Um homem de 39 anos foi preso por suspeita de envolvimento no ataque a escola do Paraná (PR) – que deixou o casal de estudantes Karoline Verri Alves, de 17 anos, e Luan Augusto, de 16, mortos – na manhã de segunda-feira (26). Ele é a quinta pessoa suspeita de ligação com o crime.
Segundo a Secretaria de Segurança Pública do Paraná (Sesp-PR), o homem foi detido em Rolândia, cidade vizinha a Cambé. Outros dois suspeitos, de 35 e 21 anos, foram presos no mesmo município e um de 18 anos em Gravatá, Pernambuco.
Em nota, a secretaria informou que assim que as investigações sobre o ataque a escola do PR foram concluídas, a Polícia Civil irá apresentar a dinâmica dos fatos e o motivo das prisões.
Morte do atirador
O atirador de 21 anos que matou os dois alunos do Colégio Estadual Helena Kolody, em Cambé, foi encontrado morto na prisão em Londrina, na mesma região do estado, no dia seguinte aos assassinatos.
A causa da morte não foi divulgada, mas a Polícia Militar afirma que ele se enforcou.
O Departamento de Polícia Penal do Paraná (Depen) instaurou um inquérito para apurar as circunstâncias da morte do atirador.
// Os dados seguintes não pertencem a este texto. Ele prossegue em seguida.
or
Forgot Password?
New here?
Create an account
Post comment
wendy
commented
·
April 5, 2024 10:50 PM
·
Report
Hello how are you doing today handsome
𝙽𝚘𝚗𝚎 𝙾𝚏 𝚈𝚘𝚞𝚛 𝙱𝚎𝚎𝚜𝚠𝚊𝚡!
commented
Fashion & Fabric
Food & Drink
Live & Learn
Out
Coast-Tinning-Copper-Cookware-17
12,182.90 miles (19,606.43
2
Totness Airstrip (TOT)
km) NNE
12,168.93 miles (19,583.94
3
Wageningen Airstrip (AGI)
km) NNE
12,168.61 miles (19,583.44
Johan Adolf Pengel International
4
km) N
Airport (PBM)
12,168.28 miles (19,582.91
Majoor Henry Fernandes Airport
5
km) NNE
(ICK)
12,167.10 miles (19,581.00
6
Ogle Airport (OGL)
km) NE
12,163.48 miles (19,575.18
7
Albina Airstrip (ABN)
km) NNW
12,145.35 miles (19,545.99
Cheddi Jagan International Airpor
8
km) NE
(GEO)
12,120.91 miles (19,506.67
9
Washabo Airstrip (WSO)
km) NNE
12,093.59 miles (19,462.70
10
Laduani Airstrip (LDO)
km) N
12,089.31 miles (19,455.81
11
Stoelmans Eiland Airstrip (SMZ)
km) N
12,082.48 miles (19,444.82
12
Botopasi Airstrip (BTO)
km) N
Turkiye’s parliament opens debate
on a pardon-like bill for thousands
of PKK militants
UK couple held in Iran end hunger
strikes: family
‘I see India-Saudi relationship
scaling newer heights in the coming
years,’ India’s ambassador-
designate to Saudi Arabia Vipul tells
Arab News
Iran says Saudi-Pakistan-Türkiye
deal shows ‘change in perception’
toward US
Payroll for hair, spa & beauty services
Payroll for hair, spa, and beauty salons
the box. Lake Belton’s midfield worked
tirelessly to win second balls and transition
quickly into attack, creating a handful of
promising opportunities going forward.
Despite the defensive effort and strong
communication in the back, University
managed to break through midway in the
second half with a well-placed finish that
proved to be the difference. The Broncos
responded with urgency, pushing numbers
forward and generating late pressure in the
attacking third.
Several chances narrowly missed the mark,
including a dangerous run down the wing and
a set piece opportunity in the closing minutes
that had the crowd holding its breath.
A investigação será acompanhada pelo Grupo de Atuação Especial de Combate ao Crime Organizado (Gaeco).
Em entrevista, Marcelo Gaya, advogado do autor do ataque a escola afirmou que, antes de morrer, o rapaz contou que teve um mentor para cometer o crime, mas que não seria o suspeito que estava preso junto com ele.
O defensor ainda revelou que o cliente confirmou que não conhecia as vítimas e que “escolheu o menino mais alto e a menina mais bonita” para matar.
Em depoimento, o atirador declarou que resolveu cometer o crime no Colégio Estadual Helena Kolody porque sofria bullying quando estudava no local até 2014.
Ele também contou para a polícia que:
- tinha intenção de executar o crime há pelo menos quatro anos, mas que devido às condições financeiras precisou esperar;
- a arma do crime foi comprada em Rolândia, há pouco mais de um mês, por R$ 4,5 mil.
Ataque a escola do Paraná
Segundo a polícia, o ex-aluno conseguiu entrar na escola, no dia 19 de junho, após alegar que precisava retirar seu histórico escolar. Já dentro da instituição, ele foi ao banheiro e ao sair iniciou o ataque.
O coronel Hudson Teixeira, secretário de Segurança Pública do Paraná (Sesp), afirmou que primeiro o assassino efetuou disparos de arma de fogo em um dos corredores do colégio e, na sequência, seguiu até onde estavam os alunos que participavam da aula de Educação Física.
Luan e Karoline jogavam ping-pong quando foram baleados na cabeça pelo atirador. Ela morreu na hora, enquanto Luan foi socorrido e levado em estado gravíssimo para o Hospital Universitário de Londrina e morreu na madrugada de terça-feira (20).
Conforme testemunhas, o atirador tentou cometer suicídio ainda dentro da escola, mas a arma travou e ele foi imobilizado por um homem que escutou os disparos de arma de fogo e correu para o colégio.